[Stored data entries]
%%

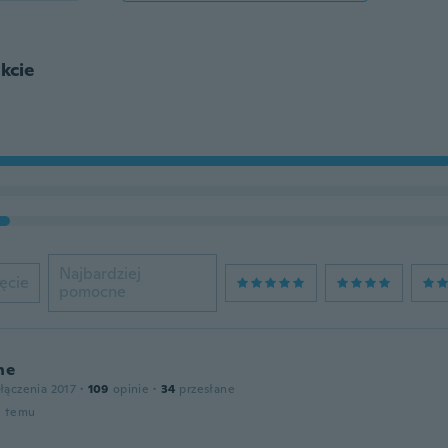
kcie
Najbardziej
ęcie
pomocne
ne
łączenia 2017
·
109
opinie
·
34
przesłane
u temu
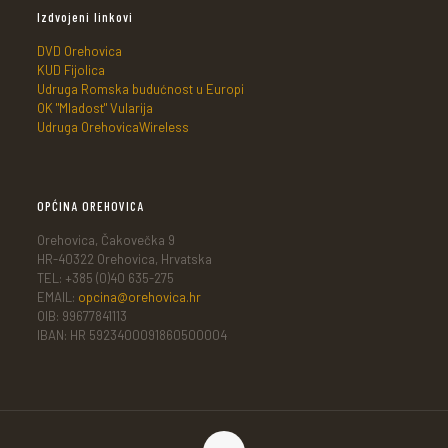
Izdvojeni linkovi
DVD Orehovica
KUD Fijolica
Udruga Romska budućnost u Europi
OK "Mladost" Vularija
Udruga OrehovicaWireless
OPĆINA OREHOVICA
Orehovica, Čakovečka 9
HR-40322 Orehovica, Hrvatska
TEL: +385 (0)40 635-275
EMAIL:
opcina@orehovica.hr
OIB: 99677841113
IBAN: HR 5923400091860500004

%%

▶ _Request_
Without the pictures, extract every entry verbatim.

▶ _Answer below_
kcie
Najbardziej
ęcie
pomocne
ne
łączenia 2017
·
109
opinie
·
34
przesłane
u temu
Izdvojeni linkovi
DVD Orehovica
KUD Fijolica
Udruga Romska budućnost u Europi
OK "Mladost" Vularija
Udruga OrehovicaWireless
OPĆINA OREHOVICA
Orehovica, Čakovečka 9
HR-40322 Orehovica, Hrvatska
TEL: +385 (0)40 635-275
EMAIL:
opcina@orehovica.hr
OIB: 99677841113
IBAN: HR 5923400091860500004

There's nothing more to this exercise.